Sunday, October 16, 2011

Schultzes in Cali - Part Three

After our evening in Chinatown, we headed to Half Moon Bay to fly our kites from Chinatown Kites.  Earlier in the week, I purchased a different spool for my kite so that it would unwind and wind easier than the one that comes with the kite.  This will make flying the kite in less windy locations easier.  Going to the beach was my solution for having a lot of wind for the googly-eyed penguin’s first flight.

The day was bright and sunny, that is, until we got to the beach.  The Bay Area is full of microclimates, and fog banks are created when the cool water meets the warm land.  It was overcast along the coast.  There was not, however, a lot of wind.  We attempted the run with the kite behind you method; it was not as effective as the two-person approach.  The two-person approach is where the flier holds the kite, and the second person walks the kite away from the flier and stops at about 100 feet.  The second person then launches the kite in the air.  Both the googly-eyed penguin and the solar/lunar eclipse kite saw some major air, and we actually felt the satisfaction of flying the kites rather than running with the kites.

Mom flying her penguin kite

Dad taking my solar/lunar eclipse kite for a flight

The last full day of their visit entailed a drive to the redwoods where we would hop a train which took us through the redwood forest to the boardwalk on the beach in Santa Cruz.  Roaring Camp Railroad is located in Felton near the Bigfoot Museum.  The camp offers an hour-long steam-engine train ride around Henry Cowell Redwoods State Park as well as a three-hour diesel-engine train ride through the redwoods in the State Park to the beach and back.  We chose the longer, more diverse beach train. 

Diesel-powered engine

The train offered both covered and open-air cars.  It was cool that day in the redwoods, but we came prepared, so we sat in an open-air car.  

The scenery was gorgeous.  The conductor offered tidbits of information about the route and surrounding flora and fauna.  

We crossed over a steel truss bridge built in 1909; the date was cut out of the steel.  We also passed through a tunnel that was around a mile long.

As the train crossed roads along the route, the conductor performed his Grump Test by encouraging everyone to wave at the people in the cars stopped at the crossing.  People love to wave at other people.  Without much encouragement, people were waving like crazy and continued doing it wherever we went.  It is kind of funny to wave at someone a few feet from you.  At some points, the wavers were so close to the wavees that they could have easily held a conversation.  Yet they each just waved like mad at one another.  It was pretty entertaining.  As we reached Santa Cruz, the conductor told us to be on the lookout for a little girl who comes out to wave at the train each time it passes.  Sure enough, there was a bleary-eyed little girl in her nightgown with her hair askew and a stuffed animal under one arm.  We saw her on the way back too, dressed in a different outfit.  Conery thinks she’s really a ghost.
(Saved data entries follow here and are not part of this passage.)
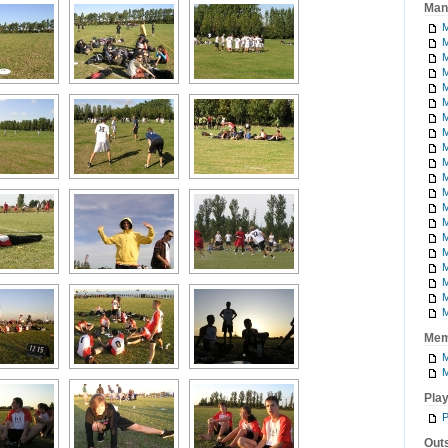
Man
M
M
M
M
M
M
M
M
M
M
M
M
M
M
M
M
M
M
M
M
Mem
M
M
Pla
P
Outs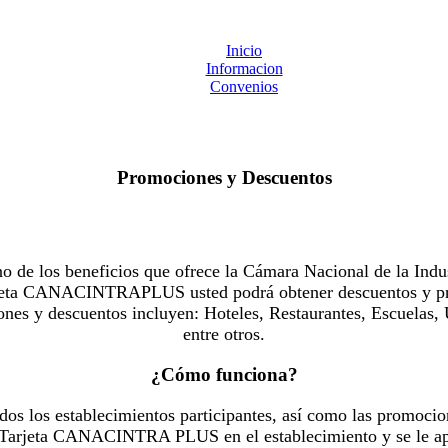
Inicio
Informacion
Convenios
Promociones y Descuentos
 los beneficios que ofrece la Cámara Nacional de la Indus
Tarjeta CANACINTRAPLUS usted podrá obtener descuentos y pr
es y descuentos incluyen: Hoteles, Restaurantes, Escuelas, 
entre otros.
¿Cómo funciona?
dos los establecimientos participantes, así como las promocio
u Tarjeta CANACINTRA PLUS en el establecimiento y se le ap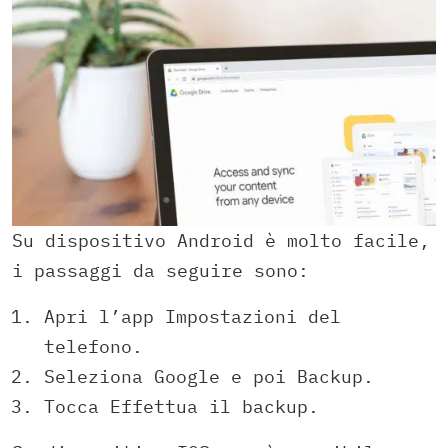
Su dispositivo Android è molto facile,
i passaggi da seguire sono:
Apri l’app Impostazioni del
telefono.
Seleziona Google e poi Backup.
Tocca Effettua il backup.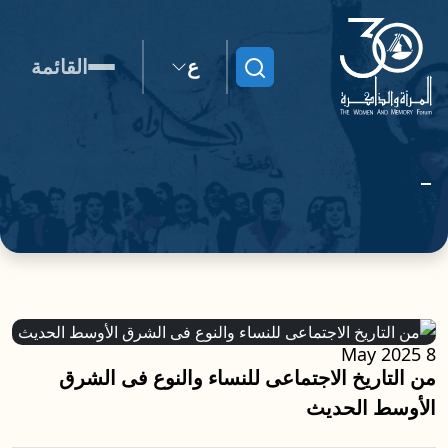
ع
القائمة
ابحث
8 May 2025
من التاريخ الاجتماعى للنساء والنوع فى الشرق
الأوسط الحديث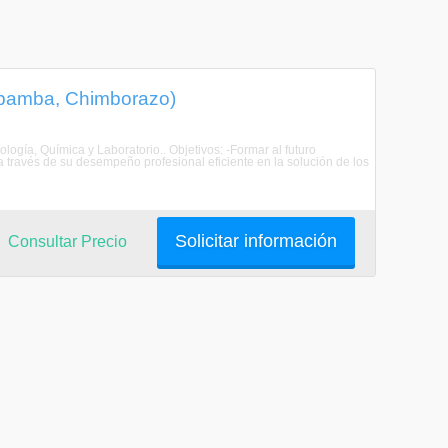
iobamba, Chimborazo)
ología, Química y Laboratorio.. Objetivos: -Formar al futuro
a través de su desempeño profesional eficiente en la solución de los
Solicitar información
Consultar Precio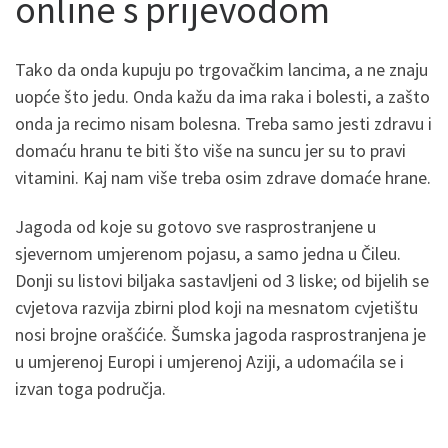
online s prijevodom
Tako da onda kupuju po trgovačkim lancima, a ne znaju
uopće što jedu. Onda kažu da ima raka i bolesti, a zašto
onda ja recimo nisam bolesna. Treba samo jesti zdravu i
domaću hranu te biti što više na suncu jer su to pravi
vitamini. Kaj nam više treba osim zdrave domaće hrane.
Jagoda od koje su gotovo sve rasprostranjene u
sjevernom umjerenom pojasu, a samo jedna u Čileu.
Donji su listovi biljaka sastavljeni od 3 liske; od bijelih se
cvjetova razvija zbirni plod koji na mesnatom cvjetištu
nosi brojne orašćiće. Šumska jagoda rasprostranjena je
u umjerenoj Europi i umjerenoj Aziji, a udomaćila se i
izvan toga područja.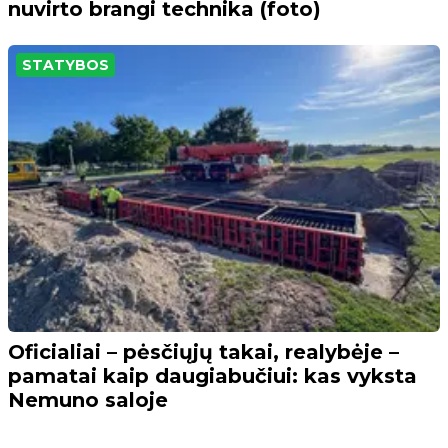
nuvirto brangi technika (foto)
STATYBOS
Oficialiai – pėsčiųjų takai, realybėje –
pamatai kaip daugiabučiui: kas vyksta
Nemuno saloje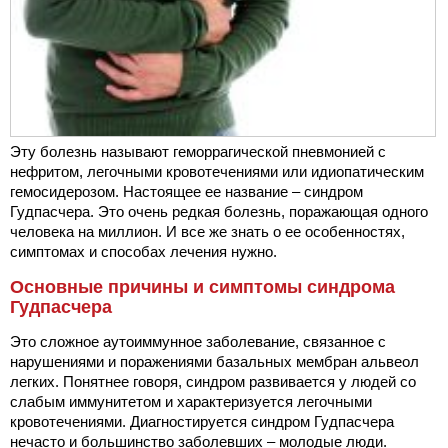
Эту болезнь называют геморрагической пневмонией с
нефритом, легочными кровотечениями или идиопатическим
гемосидерозом. Настоящее ее название – синдром
Гудпасчера. Это очень редкая болезнь, поражающая одного
человека на миллион. И все же знать о ее особенностях,
симптомах и способах лечения нужно.
Основные причины и симптомы синдрома
Гудпасчера
Это сложное аутоиммунное заболевание, связанное с
нарушениями и поражениями базальных мембран альвеол
легких. Понятнее говоря, синдром развивается у людей со
слабым иммунитетом и характеризуется легочными
кровотечениями. Диагностируется синдром Гудпасчера
нечасто и большинство заболевших – молодые люди.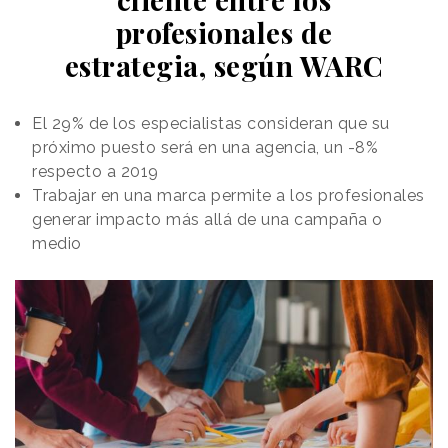
profesionales de
estrategia, según WARC
El 29% de los especialistas consideran que su
próximo puesto será en una agencia, un -8%
respecto a 2019
Trabajar en una marca permite a los profesionales
generar impacto más allá de una campaña o
medio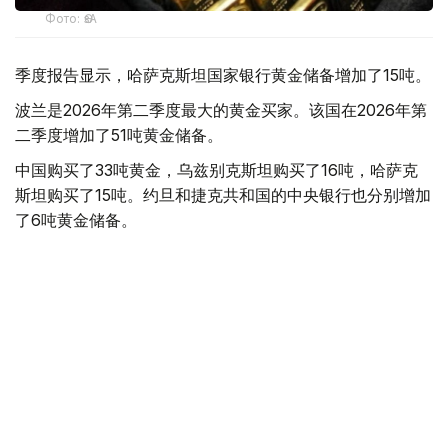
Фото: ӨзА
季度报告显示，哈萨克斯坦国家银行黄金储备增加了15吨。
波兰是2026年第二季度最大的黄金买家。该国在2026年第
二季度增加了51吨黄金储备。
中国购买了33吨黄金，乌兹别克斯坦购买了16吨，哈萨克
斯坦购买了15吨。约旦和捷克共和国的中央银行也分别增加
了6吨黄金储备。
全球各国央行在第二季度共购买了约289吨黄金，比2025年
同期增长了62%。去年同期，黄金购买量约为178吨。
世界黄金协会称，黄金需求的增长受到地缘政治不确定性、
本季度贵金属价格下跌，以及各国寻求国际储备多元化等因
素的影响。
根据该协会进行的一项调查，89%的央行行长预计未来一
年全球黄金储备量将会增加。45%的受访者表示，他们的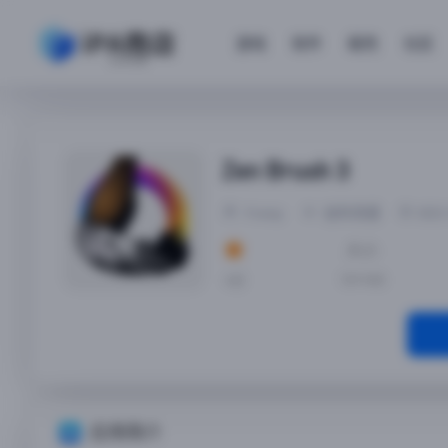
游戏
软件
砸壳
社区
Zen Brush 3
Yremp
创作灵感
2022
大小
4分
159 MB
应用简介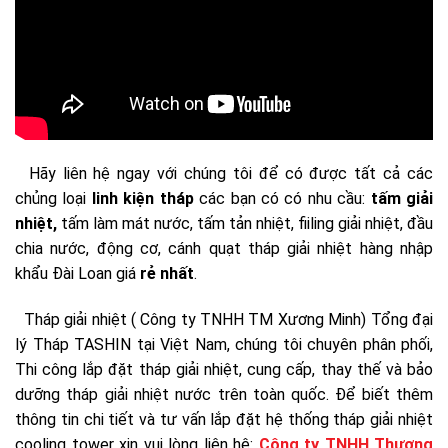
Hãy liên hệ ngay với chúng tôi để có được tất cả các
chủng loại
linh kiện tháp
các bạn có có nhu cầu:
tấm giải
nhiệt,
tấm làm mát nước, tấm tản nhiệt, fiiling giải nhiệt, đầu
chia nước, động cơ, cánh quạt tháp giải nhiệt hàng nhập
khẩu Đài Loan giá
rẻ nhất
.
Tháp giải nhiệt ( Công ty TNHH TM Xương Minh) Tổng đại
lý Tháp TASHIN tại Việt Nam, chúng tôi chuyên phân phối,
Thi công lắp đặt tháp giải nhiệt, cung cấp, thay thế và bảo
dưỡng tháp giải nhiệt nước trên toàn quốc. Để biết thêm
thông tin chi tiết và tư vấn lắp đặt hệ thống tháp giải nhiệt
cooling tower xin vui lòng liên hệ:
Công ty TNHH Thương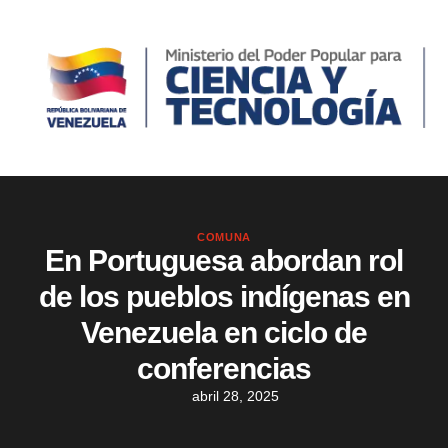
COMUNA
En Portuguesa abordan rol
de los pueblos indígenas en
Venezuela en ciclo de
conferencias
abril 28, 2025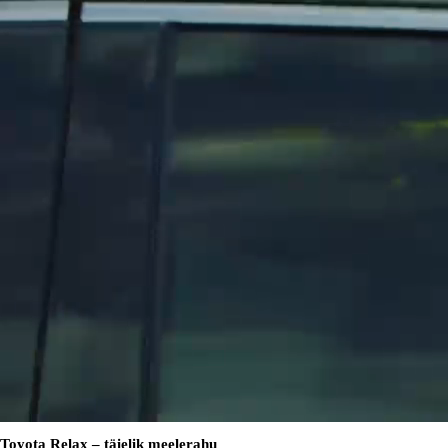
Toyota Relax – täielik meelerahu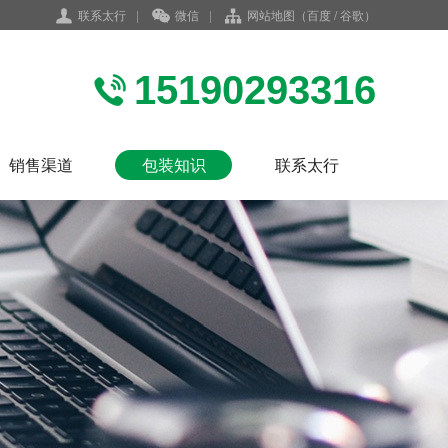
联系太行
|
微信
|
网站地图
（
百度
/
谷歌
）
15190293316
销售渠道
包装知识
联系太行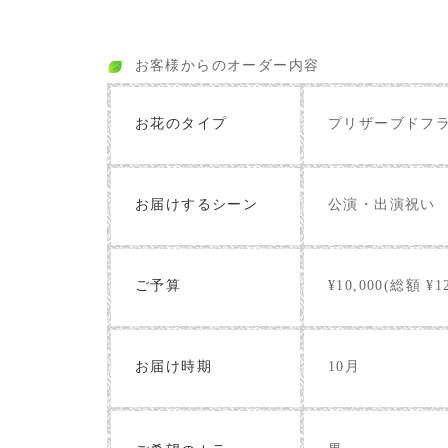
お客様からのオーダー内容
お花のタイプ
プリザーブドフ
お届けするシーン
公演・出演祝い
ご予算
¥10,000(総額 ¥12
お届け時期
10月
We made it to the boardwalk in about an hour.  The conductor told us that the train would be leaving in an hour.  We had the choice to come back in an hour or hang out around the boardwalk and hop the 4:30 train back to Roaring Camp.  We opted to do a little exploring and get back on the 12:30 train.  The Santa Cruz Boardwalk is a typical beachside boardwalk with rides and carnival games.  

There was a cheerleading competition going on, so it was packed with roving bands of young girls in matching outfits and waaaay too much make-up on.  If your daughter is 9 and wears more makeup than a drag queen, you might be a stage mom.  LOL!

We got back on the train with a set of the previous riders and some new ones.  The route to and from the beach is the same, but we got to see things we’d missed going in the opposite direction.  There were a good number of mountain bikers, hikers, and campers.  We weren’t sure if the people were camping or living there. 

After Roaring Camp, we stopped for lunch at the Cowboy Diner set on Felton’s main drag and discussed the plans for tomorrow’s return to the airport.  
With great memories and lots of hugs stored up, we said our goodbyes at 4am the next morning.  Even though it will be awhile before we see one another in person again, we definitely got some awesome quality time together.